Department of Chemistry, University of Calgary, Calgary, Alberta, Canada T2N1N4.
Inorg Chem. 2012 Jul 16;51(14):7794-800. doi: 10.1021/ic300824u. Epub 2012 Jun 25.
The nature of the putative Cr-Cr quintuple bond in Ar'CrCrAr' (Ar' = C(6)H(3)-2,6(C(6)H(3)-2,6-Pr(i)(2))(2)) is investigated with the help of a newly developed energy and density decomposition scheme. The new approach combines the extended transition state (ETS) energy decomposition method with the natural orbitals for chemical valence (NOCV) density decomposition scheme within the same theoretical framework. The results show that in addition to the five bonding components (σ(2)π(2)π'(2)δ(2)δ'(2)) of the Cr-Cr bond, the quintuple bond is augmented by secondary Cr-C interactions involving the Cr-ipso-carbon of the flanking aryl rings. The presence of isopropyl groups (Pr(i)) is further shown to stabilize Ar'CrCrAr' by 20 kcal/mol compared to the two Ar'Cr monomers through stabilizing van der Waals dispersion interactions.

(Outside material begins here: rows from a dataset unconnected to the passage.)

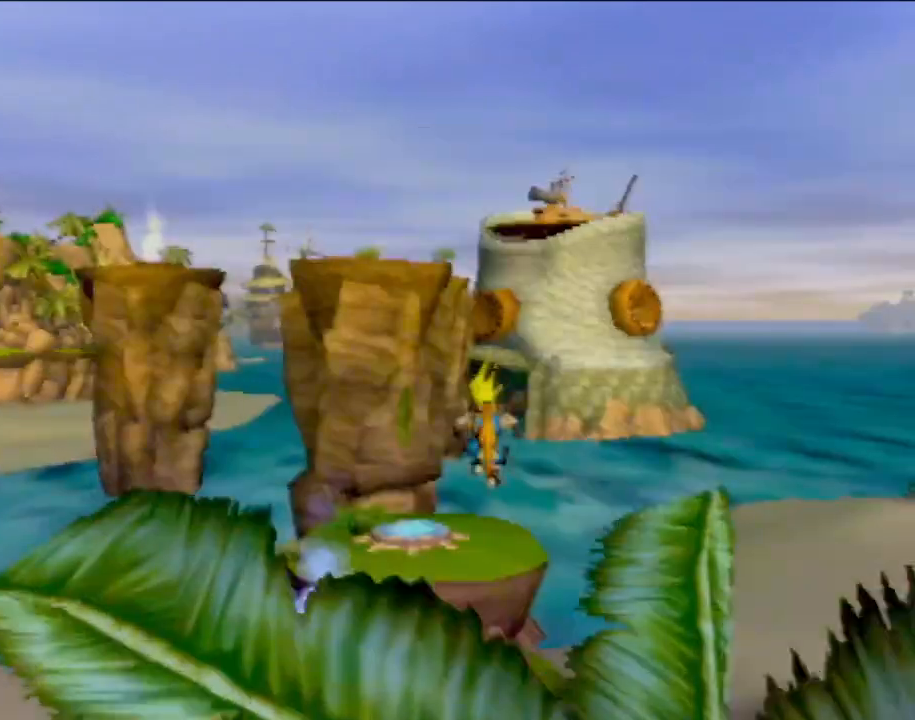
{"buttons": [], "left_stick": "up", "events": []}
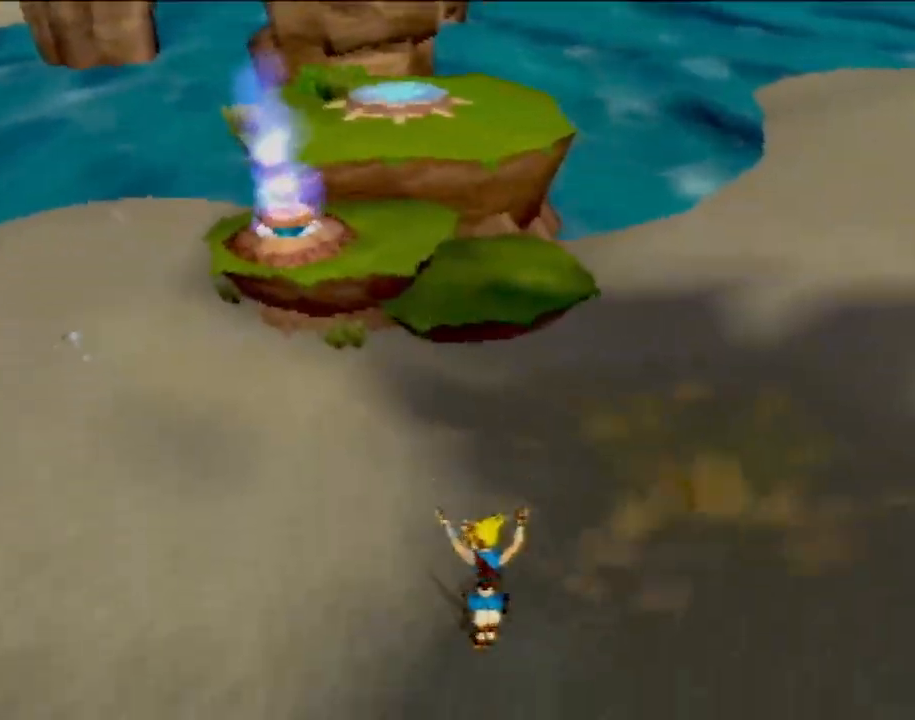
{"buttons": [], "left_stick": "up", "events": []}
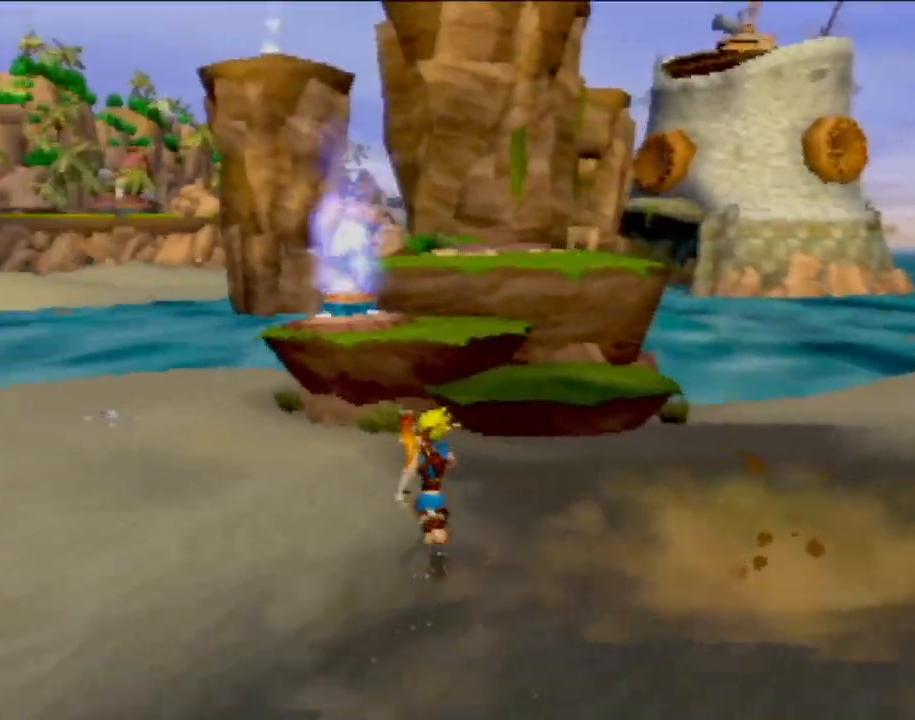
{"buttons": [], "left_stick": "up-right", "events": [[201, "left_stick", "up-right"]]}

在 Ar'CrCrAr'(Ar' = C(6)H(3)-2,6(C(6)H(3)-2,6-Pr(i)(2))(2)) 中,假定的 Cr-Cr 五重键的性质是通过新开发的能量和密度分解方案来研究的。新方法将扩展过渡态(ETS)能量分解方法与自然轨道化学价(NOCV)密度分解方案结合在同一个理论框架内。结果表明,除了 Cr-Cr 键的五个成键分量(σ(2)π(2)π'(2)δ(2)δ'(2))外,五重键还通过涉及侧翼芳环的 Cr-ipso-碳原子的次级 Cr-C 相互作用得到增强。进一步表明,与两个 Ar'Cr 单体相比,异丙基(Pr(i))的存在通过稳定范德华色散相互作用将 Ar'CrCrAr'稳定 20 kcal/mol。